Not every columnist can claim to have had their work personally tweeted
by the White House Press Secretary. New York Times economic columnist
David Leonhardt became the darling of the White House today for his column on President Obama's one-year-old stimulus act. (ABC News reporter Jake Tapper says
White House officials emailed it to him "787 billion times" today.) In
addition to portraying the politically beleaguered stimulus as a
booming success, Leonhardt provoked deep and intelligent debate on the act's economic and political significance.
Rather than simply explaining why he believes the stimulus was so successful (estimates say it's "added 1.6 million to 1.8 million jobs so far and that its ultimate impact will be roughly 2.5 million jobs"), Leonhardt explores the fierce political debate that has surrounded the stimulus for over a year, without himself engaging in the partisan blame-slinging.
The reasons for the stimulus’s middling popularity aren’t a mystery. The unemployment rate remains near 10 percent, and many families are struggling.
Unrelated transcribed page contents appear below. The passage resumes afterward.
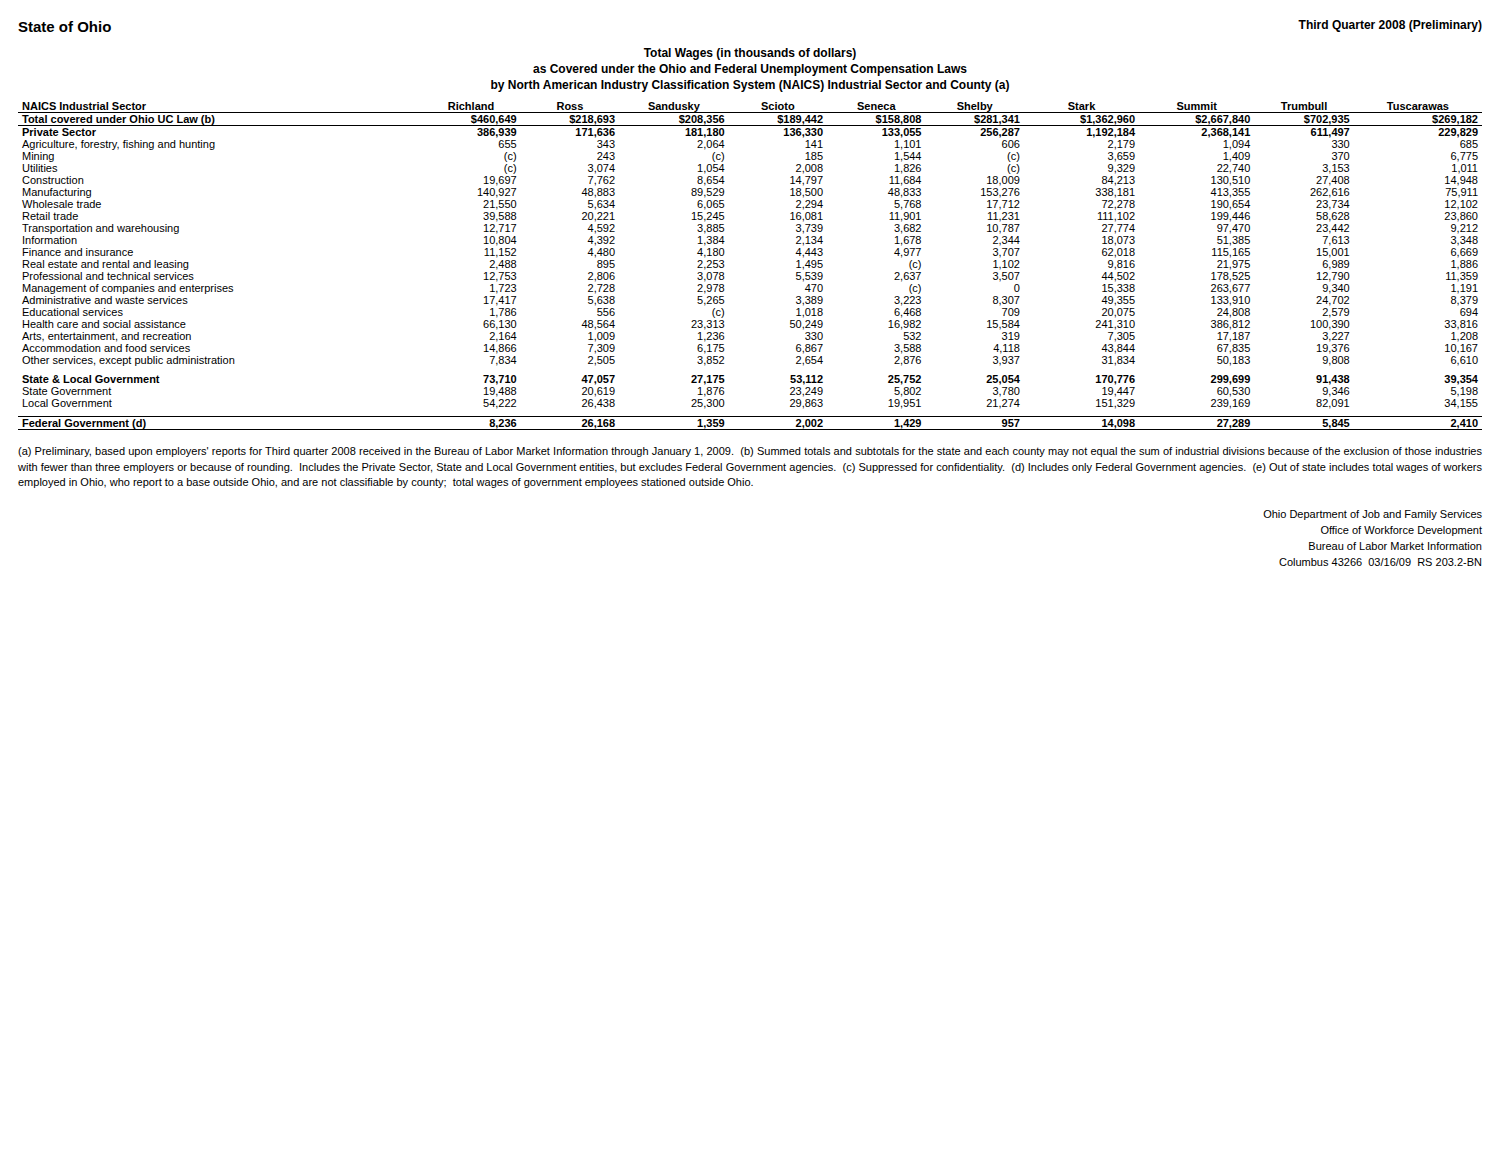State of Ohio Third Quarter 2008 (Preliminary)
Total Wages (in thousands of dollars)
as Covered under the Ohio and Federal Unemployment Compensation Laws
by North American Industry Classification System (NAICS) Industrial Sector and County (a)
| NAICS Industrial Sector | Richland | Ross | Sandusky | Scioto | Seneca | Shelby | Stark | Summit | Trumbull | Tuscarawas |
| --- | --- | --- | --- | --- | --- | --- | --- | --- | --- | --- |
| Total covered under Ohio UC Law (b) | $460,649 | $218,693 | $208,356 | $189,442 | $158,808 | $281,341 | $1,362,960 | $2,667,840 | $702,935 | $269,182 |
| Private Sector | 386,939 | 171,636 | 181,180 | 136,330 | 133,055 | 256,287 | 1,192,184 | 2,368,141 | 611,497 | 229,829 |
| Agriculture, forestry, fishing and hunting | 655 | 343 | 2,064 | 141 | 1,101 | 606 | 2,179 | 1,094 | 330 | 685 |
| Mining | (c) | 243 | (c) | 185 | 1,544 | (c) | 3,659 | 1,409 | 370 | 6,775 |
| Utilities | (c) | 3,074 | 1,054 | 2,008 | 1,826 | (c) | 9,329 | 22,740 | 3,153 | 1,011 |
| Construction | 19,697 | 7,762 | 8,654 | 14,797 | 11,684 | 18,009 | 84,213 | 130,510 | 27,408 | 14,948 |
| Manufacturing | 140,927 | 48,883 | 89,529 | 18,500 | 48,833 | 153,276 | 338,181 | 413,355 | 262,616 | 75,911 |
| Wholesale trade | 21,550 | 5,634 | 6,065 | 2,294 | 5,768 | 17,712 | 72,278 | 190,654 | 23,734 | 12,102 |
| Retail trade | 39,588 | 20,221 | 15,245 | 16,081 | 11,901 | 11,231 | 111,102 | 199,446 | 58,628 | 23,860 |
| Transportation and warehousing | 12,717 | 4,592 | 3,885 | 3,739 | 3,682 | 10,787 | 27,774 | 97,470 | 23,442 | 9,212 |
| Information | 10,804 | 4,392 | 1,384 | 2,134 | 1,678 | 2,344 | 18,073 | 51,385 | 7,613 | 3,348 |
| Finance and insurance | 11,152 | 4,480 | 4,180 | 4,443 | 4,977 | 3,707 | 62,018 | 115,165 | 15,001 | 6,669 |
| Real estate and rental and leasing | 2,488 | 895 | 2,253 | 1,495 | (c) | 1,102 | 9,816 | 21,975 | 6,989 | 1,886 |
| Professional and technical services | 12,753 | 2,806 | 3,078 | 5,539 | 2,637 | 3,507 | 44,502 | 178,525 | 12,790 | 11,359 |
| Management of companies and enterprises | 1,723 | 2,728 | 2,978 | 470 | (c) | 0 | 15,338 | 263,677 | 9,340 | 1,191 |
| Administrative and waste services | 17,417 | 5,638 | 5,265 | 3,389 | 3,223 | 8,307 | 49,355 | 133,910 | 24,702 | 8,379 |
| Educational services | 1,786 | 556 | (c) | 1,018 | 6,468 | 709 | 20,075 | 24,808 | 2,579 | 694 |
| Health care and social assistance | 66,130 | 48,564 | 23,313 | 50,249 | 16,982 | 15,584 | 241,310 | 386,812 | 100,390 | 33,816 |
| Arts, entertainment, and recreation | 2,164 | 1,009 | 1,236 | 330 | 532 | 319 | 7,305 | 17,187 | 3,227 | 1,208 |
| Accommodation and food services | 14,866 | 7,309 | 6,175 | 6,867 | 3,588 | 4,118 | 43,844 | 67,835 | 19,376 | 10,167 |
| Other services, except public administration | 7,834 | 2,505 | 3,852 | 2,654 | 2,876 | 3,937 | 31,834 | 50,183 | 9,808 | 6,610 |
| State & Local Government | 73,710 | 47,057 | 27,175 | 53,112 | 25,752 | 25,054 | 170,776 | 299,699 | 91,438 | 39,354 |
| State Government | 19,488 | 20,619 | 1,876 | 23,249 | 5,802 | 3,780 | 19,447 | 60,530 | 9,346 | 5,198 |
| Local Government | 54,222 | 26,438 | 25,300 | 29,863 | 19,951 | 21,274 | 151,329 | 239,169 | 82,091 | 34,155 |
| Federal Government (d) | 8,236 | 26,168 | 1,359 | 2,002 | 1,429 | 957 | 14,098 | 27,289 | 5,845 | 2,410 |
(a) Preliminary, based upon employers' reports for Third quarter 2008 received in the Bureau of Labor Market Information through January 1, 2009. (b) Summed totals and subtotals for the state and each county may not equal the sum of industrial divisions because of the exclusion of those industries with fewer than three employers or because of rounding. Includes the Private Sector, State and Local Government entities, but excludes Federal Government agencies. (c) Suppressed for confidentiality. (d) Includes only Federal Government agencies. (e) Out of state includes total wages of workers employed in Ohio, who report to a base outside Ohio, and are not classifiable by county; total wages of government employees stationed outside Ohio.
Ohio Department of Job and Family Services
Office of Workforce Development
Bureau of Labor Market Information
Columbus 43266 03/16/09 RS 203.2-BN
Saying that things could have been even worse doesn’t exactly inspire. Liberals don’t like the stimulus because they wish it were bigger. Republicans don’t like it because it’s a Democratic program. The Obama administration hurt the bill’s popularity by making too rosy an economic forecast upon taking office. [...]
Even if the conventional wisdom is understandable, however, it has consequences. Because the economy is still a long way from being healthy, members of Congress are now debating another, smaller stimulus bill. (They’re calling it a "jobs bill," seeing stimulus as a dirty word.) The logical thing to do would be to examine what worked and what didn’t in last year’s bill. But that’s not what is happening. Instead, the debate is largely disconnected from the huge stimulus experiment we just ran.
Leonhardt, rather than pointing fingers or making chest-thumping boasts, quickly moves on to how he thinks we should proceed.
So what now? The last year has shown — just as economists have long said — that aid to states and cities may be the single most effective form of stimulus. Unlike road- or bridge-building, it can happen in a matter of weeks. And unlike tax cuts, state and local aid never languishes in a household’s savings account.
The ideal follow-up stimulus would start with that aid. It would then add on extended jobless benefits, which also tend to be spent, as well as tax credits carefully drafted to get businesses to hire and households to spend, like the cash-for-clunkers program.